「ジョーンについて」ー自分の人生を客観的に見つめることはこんなにも難しいーネタバレ感想

ドラマ

ポスター画像がとってもアーティスティックでおしゃれですよね。

最近どの映画を観ても映像がキレイで、本当にうっとりします。

さらにこの映画は主演のイザベル・ユペールも美しい。公開当時はもう70歳手前という年齢だったはずですが…綺麗すぎるでしょ。さすがはバレンシアガのアンバサダー。

ともすれば中年女の惨めさすら漂ってしまいそうなキャラクターを、見事に品格と尊厳を保ちつつ演じきってくれました。

今回も一番大事な部分のネタバレなしには感想が書けない作品ですね。未鑑賞の方はご注意ください。

鑑賞のまえに

2022年製作/フランス、ドイツ、アイルランド

時間:101分

監督:ローラン・ラリヴィエール

出演:イザベル・ユペール、フレイア・メイヴァーなど

・雨の日の午後に静かに鑑賞したい、女の人生を描いたヒューマンドラマ

・日本人としてちょっと不快に感じる要素も(というより生理的に気持ち悪いよ…)

・100分ほどの短い時間に主人公の過去と現在のシーンが入り組んで描かれるので、しっかり見ていないとついていけないかも。流し見注意。

あらすじ

出版社を経営し、シングルマザーとして自分一人で息子を育て上げた、自立した女性ジョーン。そんな彼女の前に、青春時代の大恋愛の相手が偶然あらわれます。パリには自分の娘に会いにやってきたという彼に、ジョーンは彼の子どもを産んで一人で育てていたということを告げることができませんでした。

この再会に心動かされたジョーンは、自身の人生を振り返るようになります。盗みを働きながら恋人と過ごしたアイルランド時代。家族の崩壊や息子との関係、そしてパートナーである作家ティムとの思い出。波乱に満ちながらも充実した人生を送ってきたように見えるジョーンですが、実は彼女は誰にも言えないある過去を抱えて生きていました…

感想

中年の女性がふとしたきっかけから自身の人生を冷静に見つめ直し、今まで目をそむけていた事実を直視することになる。

これはもう完全にアガサ・クリスティの「春にして君を離れ」のフランス版です。主人公の名前も同じ。ラストの結末もまったく同じ。今回も「ああ、ジョーン!結局君は何も変わらないのか」ってなります。

大好きな小説に似た作品に出会うことができて、私は純粋に嬉しかったですね。「春にして…」を初めて読んだときの感動が胸に蘇ってきました。アガサ・クリスティは探偵ものも読みましたが、この長編小説が断然好き。クリスティって本当に人間の心をよく知っていたんだなと思います。

さて映画に話を戻しましょう。バリバリの専業主婦だった「春にして…」の主人公とは違い、こちらのジョーンは社会的な成功を得たキャリア女性です。自身で出版社を経営し、会社の看板である作家とは公私ともにパートナーという、現代女性の憧れのような生活を送っています。しかしジョーンは昔からエリート街道を突き進んできたわけではなく、実は若い頃にはスリの常習犯の男性と恋をし、自身も盗みを手助けするようになって逮捕されたという過去を持っています。

**項目一覧:**
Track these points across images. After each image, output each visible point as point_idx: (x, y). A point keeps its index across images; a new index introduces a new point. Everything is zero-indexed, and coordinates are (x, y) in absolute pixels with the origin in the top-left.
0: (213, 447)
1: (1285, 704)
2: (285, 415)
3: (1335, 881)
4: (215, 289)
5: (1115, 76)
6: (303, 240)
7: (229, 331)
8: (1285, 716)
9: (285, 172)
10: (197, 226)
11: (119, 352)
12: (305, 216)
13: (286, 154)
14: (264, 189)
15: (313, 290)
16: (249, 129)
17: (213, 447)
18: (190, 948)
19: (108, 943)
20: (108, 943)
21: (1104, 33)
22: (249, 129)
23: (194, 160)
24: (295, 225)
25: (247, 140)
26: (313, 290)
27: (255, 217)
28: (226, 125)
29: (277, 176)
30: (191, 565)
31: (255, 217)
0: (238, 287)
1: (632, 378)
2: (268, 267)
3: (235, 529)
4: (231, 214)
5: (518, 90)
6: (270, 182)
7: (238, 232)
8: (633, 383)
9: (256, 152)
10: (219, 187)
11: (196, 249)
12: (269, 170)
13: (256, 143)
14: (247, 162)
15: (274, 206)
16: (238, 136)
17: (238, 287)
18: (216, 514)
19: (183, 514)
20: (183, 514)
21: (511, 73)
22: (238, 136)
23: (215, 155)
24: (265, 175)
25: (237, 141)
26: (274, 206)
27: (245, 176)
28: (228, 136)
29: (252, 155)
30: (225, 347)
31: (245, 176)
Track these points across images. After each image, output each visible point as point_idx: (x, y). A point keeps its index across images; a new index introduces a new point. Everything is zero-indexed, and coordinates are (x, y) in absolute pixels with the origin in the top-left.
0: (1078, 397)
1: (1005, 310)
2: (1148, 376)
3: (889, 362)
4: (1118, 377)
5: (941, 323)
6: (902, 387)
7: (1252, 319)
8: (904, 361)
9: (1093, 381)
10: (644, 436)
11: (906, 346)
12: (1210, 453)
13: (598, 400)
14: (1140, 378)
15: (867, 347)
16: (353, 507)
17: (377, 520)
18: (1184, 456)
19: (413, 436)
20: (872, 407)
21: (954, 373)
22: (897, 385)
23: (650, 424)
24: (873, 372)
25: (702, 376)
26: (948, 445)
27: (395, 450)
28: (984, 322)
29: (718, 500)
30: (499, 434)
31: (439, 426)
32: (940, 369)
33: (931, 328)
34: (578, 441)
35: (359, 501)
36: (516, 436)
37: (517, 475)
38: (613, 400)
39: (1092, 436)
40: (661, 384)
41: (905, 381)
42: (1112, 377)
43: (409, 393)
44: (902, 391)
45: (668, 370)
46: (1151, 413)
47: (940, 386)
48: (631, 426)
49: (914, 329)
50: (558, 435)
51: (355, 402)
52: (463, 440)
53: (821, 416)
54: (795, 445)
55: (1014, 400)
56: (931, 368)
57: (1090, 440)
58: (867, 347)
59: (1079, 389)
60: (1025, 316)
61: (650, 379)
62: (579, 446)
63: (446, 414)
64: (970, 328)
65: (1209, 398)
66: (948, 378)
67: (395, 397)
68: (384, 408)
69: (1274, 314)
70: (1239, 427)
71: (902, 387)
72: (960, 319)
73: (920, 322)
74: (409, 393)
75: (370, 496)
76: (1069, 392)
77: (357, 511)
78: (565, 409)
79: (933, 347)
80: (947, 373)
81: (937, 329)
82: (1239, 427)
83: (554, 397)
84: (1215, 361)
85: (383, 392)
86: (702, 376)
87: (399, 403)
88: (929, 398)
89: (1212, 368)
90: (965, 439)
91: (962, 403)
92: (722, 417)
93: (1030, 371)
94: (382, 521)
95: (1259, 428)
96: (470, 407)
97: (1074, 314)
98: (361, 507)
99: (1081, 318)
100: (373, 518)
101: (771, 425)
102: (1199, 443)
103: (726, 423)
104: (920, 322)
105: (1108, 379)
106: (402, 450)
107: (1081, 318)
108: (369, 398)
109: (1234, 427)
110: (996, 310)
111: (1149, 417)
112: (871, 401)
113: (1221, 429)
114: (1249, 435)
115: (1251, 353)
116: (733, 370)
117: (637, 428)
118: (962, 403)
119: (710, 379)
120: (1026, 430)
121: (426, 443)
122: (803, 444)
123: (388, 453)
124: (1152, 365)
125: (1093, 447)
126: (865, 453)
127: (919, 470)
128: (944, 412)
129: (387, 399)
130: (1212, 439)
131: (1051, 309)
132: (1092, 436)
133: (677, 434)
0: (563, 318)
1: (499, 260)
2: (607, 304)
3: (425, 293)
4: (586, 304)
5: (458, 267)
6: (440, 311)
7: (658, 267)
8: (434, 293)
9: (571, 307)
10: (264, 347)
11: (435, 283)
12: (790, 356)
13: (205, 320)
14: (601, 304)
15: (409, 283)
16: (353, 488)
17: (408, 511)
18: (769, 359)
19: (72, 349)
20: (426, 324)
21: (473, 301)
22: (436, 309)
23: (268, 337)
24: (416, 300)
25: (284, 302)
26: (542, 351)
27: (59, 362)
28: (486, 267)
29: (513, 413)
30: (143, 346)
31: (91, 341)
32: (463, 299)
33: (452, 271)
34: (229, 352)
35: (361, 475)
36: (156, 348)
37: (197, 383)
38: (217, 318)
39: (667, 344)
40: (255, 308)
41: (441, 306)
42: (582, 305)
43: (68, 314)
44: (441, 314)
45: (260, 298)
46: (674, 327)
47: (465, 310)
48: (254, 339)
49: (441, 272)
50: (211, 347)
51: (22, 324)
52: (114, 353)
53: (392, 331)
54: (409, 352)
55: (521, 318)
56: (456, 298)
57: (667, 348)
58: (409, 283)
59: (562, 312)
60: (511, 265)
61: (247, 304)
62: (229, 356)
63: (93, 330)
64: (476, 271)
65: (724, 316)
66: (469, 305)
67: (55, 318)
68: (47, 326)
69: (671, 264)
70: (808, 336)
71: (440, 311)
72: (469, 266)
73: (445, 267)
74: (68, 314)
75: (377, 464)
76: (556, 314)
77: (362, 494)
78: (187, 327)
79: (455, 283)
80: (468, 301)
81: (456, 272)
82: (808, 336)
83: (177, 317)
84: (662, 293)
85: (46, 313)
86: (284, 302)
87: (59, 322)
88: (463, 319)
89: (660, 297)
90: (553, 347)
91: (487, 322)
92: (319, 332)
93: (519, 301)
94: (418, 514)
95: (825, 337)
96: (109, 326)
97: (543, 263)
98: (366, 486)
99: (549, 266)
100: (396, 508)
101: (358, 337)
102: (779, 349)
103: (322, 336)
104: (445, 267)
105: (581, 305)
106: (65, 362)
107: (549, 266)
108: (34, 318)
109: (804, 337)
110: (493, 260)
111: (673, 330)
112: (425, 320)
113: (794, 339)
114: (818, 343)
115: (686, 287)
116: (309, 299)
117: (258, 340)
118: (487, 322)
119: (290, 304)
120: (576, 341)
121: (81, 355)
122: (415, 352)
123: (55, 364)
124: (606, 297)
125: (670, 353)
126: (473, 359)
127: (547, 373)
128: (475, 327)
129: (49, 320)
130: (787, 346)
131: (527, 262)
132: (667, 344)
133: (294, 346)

**課題の要件:**
1 – 『ジョーンについて』の感想では、この映画の上映時間は何分と書かれているか。
2 – 『ジョーンについて』の感想で「流し見注意」とされているのはなぜか。本文が挙げる理由を一〜三文で説明せよ。
3 – 『ジョーンについて』の感想を、最後の文の後から書き進めてください。
各行はこの課題では使わない。

**解答結果:**
1 – 101分。

2 – 100分ほどの短い時間に、主人公の過去と現在の場面が入り組んで描かれるからだ。そのため、しっかり見ていないと話についていけないかもしれない。

3 –
逮捕された当時ジョーンは妊娠しており、先に釈放されたために恋人と離れ離れの状態で出産することになりました。そして産後落ち着いてから釈放された恋人に会いにいくと…そこにはすでに他の女性と新しい家庭を築いていた彼の姿があったのです。映画はこの恋人と数十年ぶりに再会した彼女が、感傷的な気持ちで自身の人生を振り返っていく…という構成になっています。

すっかり老け込んで、かつての魅力の欠片も残っていない。そんな元恋人でも、やっぱり青春時代の大恋愛の相手というのは特別な存在なんでしょうか?元恋人とカフェでお茶をしながら、お腹も出てすっかりおじいちゃんになっている相手の顔にかつての美青年をオーバーラップさせてジョーンがときめく様子は微笑ましく感じます。

彼に「子供はいるの?」と聞かれ、微かに動揺するジョーン。「息子が一人。とてもいい子よ」と言葉少なに答えますが、すぐに「熱烈に愛した男性との子供なの」と付け加えるシーンは、これだけでちょっと泣けそうです。元恋人とカフェで別れた後も、この偶然の再会によって波の立ったジョーンの心は静まらず、息子との思い出を順を追うように振り返っていきます。難しい思春期の少年時代、自立して精神的にも安定した青年時代。どんなときにも母と息子の心は寄り添い、互いに思いやりのある理想的な親子関係を築いてきたように見えます。…“理想的すぎる”といえるほどの関係を

映画の終盤になり、元恋人と再会した当時、カフェでジョーンが息子のことをほとんど語らなかった本当の理由が明らかになります。息子との回想シーンのなかで、まだ若い母親だったジョーンがプールサイドでうたた寝をしていて、プールで遊んでいた息子が水に落ちたと思われるような描写がありました。そこではその後の展開は描かれなかったのですが、実は息子のナタンはこのときプールで溺れてそのまま命を落としていたのです。

つまり、映画全編を通して登場していた少年期・青年期のナタンは、ジョーンの空想の産物でした。ジョーンは少年のナタンが自分の日記をめくりながら「眠り込んだ日があっただろ。夏だった、8月だ」というのを聞いて険しい表情を見せます。そして日記の問題のページに目を通し、何かを問うようにじっとジョーンを見るナタン。「どうして眠り込んだの?うっかりしてた?」というナタンの問いかけに、弾かれたように席を立つジョーン。「この話は禁止よ」。

ジョーンは自分の過失で息子を死なせてしまったというショックから立ち直るため、その記憶に蓋をして、空想の息子と共に人生を生きてきたのです。

「春にして…」の主人公は性格そのものに問題がある女性でした。ナチュラルに傲慢で身勝手で、他人の気持ちを思いやるということのできない視野の狭い人間です。常習的に愚かな振る舞いをするので、自身の人生を振り返っても、決定的な過ちというものは見当たりません。息を吸って吐くように、日々周りの人間にとって迷惑なことを考え実行するのです。

それに比べて、この映画のジョーンは傷つきながらも健気に闘い、立派に自分の足で人生を歩んでいました。それが一度の過ちで一生の十字架を負うことになるのは、あまりに酷という気がします。事実から目を逸らし、自分の心を守ろうとすることを責める気にはなれません。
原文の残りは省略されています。